The Ohio Walleye Circuit will probably hold a tournament there based on that catch. It's gonna get crowded!


----------



## Evinrude58 (Apr 13, 2011)

when did you get that?


----------



## c. j. stone (Sep 24, 2006)

Looks lke the Fabled "Nimi Snapper" to me!


----------



## Karl Wolf (Apr 26, 2020)

Best photoshop of a street sign I've ever seen. I'm calling Russian disinformation on this one...


----------



## Salt man (Aug 10, 2017)

Evinrude58 said:


> when did you get that?


Last night 3am


----------



## Evinrude58 (Apr 13, 2011)

Dang I must have left too early again. I was on the bridge till 11:30pm, but left as my lantern died.


----------



## 82441 (Sep 6, 2019)

Salt man said:


> Got me another. Caught by Eddies on live shad. 22in


Good job Salt Man! Catch em all. This weather is awesome. Love the heat. Pushing 80 today


----------



## Dave_E (Apr 6, 2004)

My cousin and I get one every year fishing for bass in spring/early summer.
Always mid-lake and north end, on weed bed edges, on crankbaits or lipless cranks.

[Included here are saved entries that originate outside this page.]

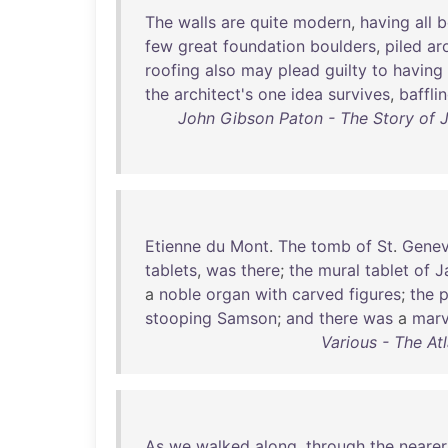
The
walls
are
quite
modern
,
having
all
b
few
great
foundation
boulders
,
piled
ar
roofing
also
may
plead
guilty
to
having
the
architect's
one
idea
survives
,
baffli
John Gibson Paton - The Story of 
Etienne
du
Mont
.
The
tomb
of
St
.
Genev
tablets
,
was
there
;
the
mural
tablet
of
J
a
noble
organ
with
carved
figures
;
the
p
stooping
Samson
;
and
there
was
a
marv
Various - The At
As
we
walked
along
,
through
the
nearer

My buddy caught a nice one ice fishing the south end last year, even though the season was nonexistent for me. He was watching channel cats on camera and a walleye came into view and grabbed his swedish pimple.


----------



## Evinrude58 (Apr 13, 2011)

In the last 16 years I have probably spent close to 15,000 hours fishing Nimmy and not only have never caught an Eye have not seen one caught they are that rare. I still think I have a better chance of catching Nessie while fishing with Bigfoot than I have of catching the mythical Nimmy Eye.😁😁😁

Congrats on that beauty!


----------



## Specwar (Sep 22, 2014)

Hate to be redundant, but they are certainly in there. I have personally released more than I have harvested there.


----------



## Karl Wolf (Apr 26, 2020)

I've probably put in 50 hours strictly targeting walleye at that lake. Trolling cranks, crawler harnesses, jigs and minnows and vibes through the ice.
Nothing but catfish and bass

I caught 1 yearling walleye on a tip up.

When I was a preteen child I caught a few saugeye on minnows and bobbers.

With the catch rate for walleye at nimislia being almost nonexistent, I wonder why its still stocked?


----------



## icebucketjohn (Dec 22, 2005)

Beautiful catch


----------



## Bass knuckles (Sep 23, 2014)

Got one on white spinner bait bass fishing probably 5-6 years ago!


----------



## Lewzer (Apr 5, 2004)

Nimisila was the featured lake on the back page of Ohio outdoor news last week. They stated walleye recruitment at Nimi was 1/10 that of other stocked NEO lakes and walleye stocking was discontinued. I don’t remember the exact year. 2019 I think was the last year stocked.


----------



## Karl Wolf (Apr 26, 2020)

Lewzer said:


> Nimisila was the featured lake on the back page of Ohio outdoor news last week. They stated walleye recruitment at Nimi was 1/10 that of other stocked NEO lakes and walleye stocking was discontinued. I don’t remember the exact year. 2019 I think was the last year stocked.


Thanks


----------